# Cost Of Soft Stepping



## Region3 (Jan 9, 2011)

I went to a club maker today, for 2 reasons.

Firstly to have my lofts and lies checked (and bend my GW to 51), but also to get another opinion on whether my shafts were right for me.

He tested the flex in my clubs which are supposed to be 6.0.
They were actually equivalent to midway between 6.0 & 6.5!

Then I hit some balls with my own 6 iron, and some with a club with a PX 5.5 in.
The 5.5 added 3-4mph to my swing speed with the same swing, and felt better too. It also added quite a bit of spin and a small increase in distance.

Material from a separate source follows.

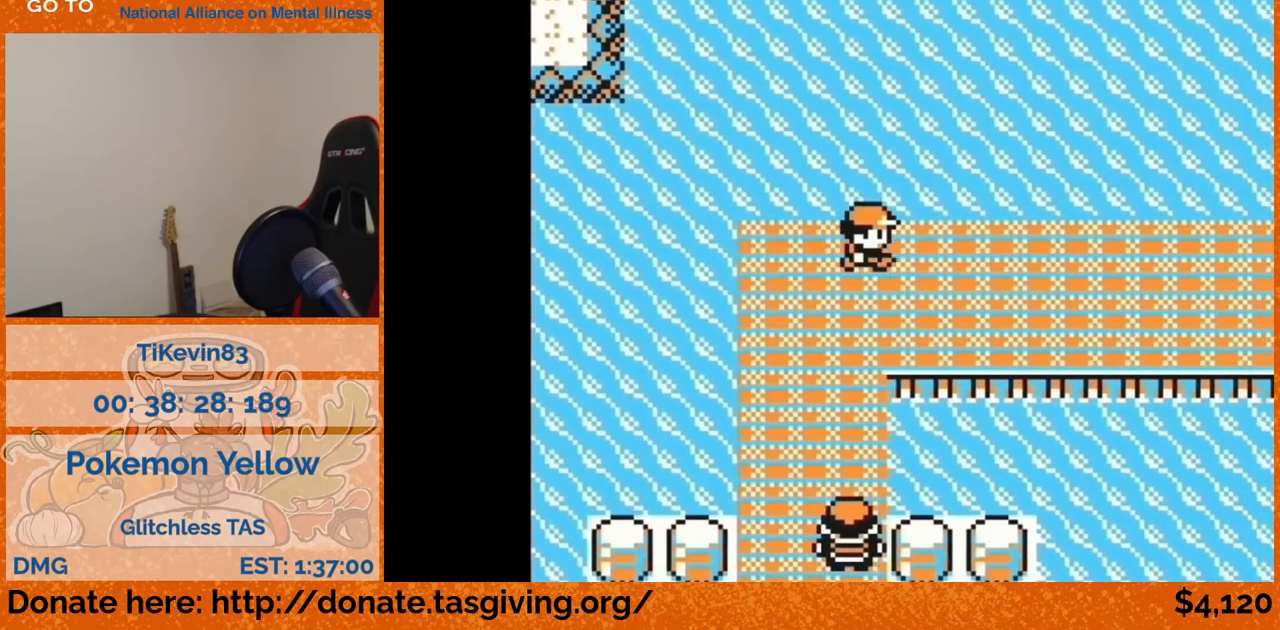
{"buttons": ["DPAD_RIGHT"], "events": []}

So the question is, what is a reasonable price to pay for soft stepping, which he said would make the shafts approximately equivalent to about 5.7, if I wanted to go ahead with it.

Would you change?


----------



## Andy (Jan 9, 2011)

Who done this for you Region?

Can I ask much he charged?

Andy


----------



## Region3 (Jan 9, 2011)

It was a guy in Leicester. Sounds silly but I don't know his name. He has an ebay account called onestopgolf10
He sounds very knowledgeable (to a numpty like me) and does most of his work for players on the ladies tour.

It was Â£20 for his time on the launch monitor and checking lofts and lies (with any adjustments necessary) on my irons.

I'll say later on what he's going to charge for the soft stepping if I go ahead with it, as I want to get unbiased opinions first before I say.


----------



## Andy (Jan 9, 2011)

It was a guy in Leicester. Sounds silly but I don't know his name. He has an ebay account called onestopgolf10
He sounds very knowledgeable (to a numpty like me) and does most of his work for players on the ladies tour.

It was Â£20 for his time on the launch monitor and checking lofts and lies (with any adjustments necessary) on my irons.

I'll say later on what he's going to charge for the soft stepping if I go ahead with it, as I want to get unbiased opinions first before I say.
		
Click to expand...

Cheers 

Andy


----------



## JustOne (Jan 9, 2011)

I'd change,... how was the dispersion?


----------



## Region3 (Jan 9, 2011)

I'd change,... how was the dispersion?
		
Click to expand...

About the same.

The main advantage for me I think will be not thinking that I have to try to hit it hard to get the best from the club.

Maybe that's all in my head, but the club speed increase tells me the shaft is working better, even if 3-4mph doesn't seem like a lot.

Been thinking about it and the increased spin is probably due to using a brand new club with the 5.5 vs my 18mth old club.


----------



## Redwood (Jan 10, 2011)

Gary,

Not sure on cost but i guess you'll need one new 3 shaft for your 3 iron, and then his labour to pull the shafts, butt trim them, and reinstall on the next iron up.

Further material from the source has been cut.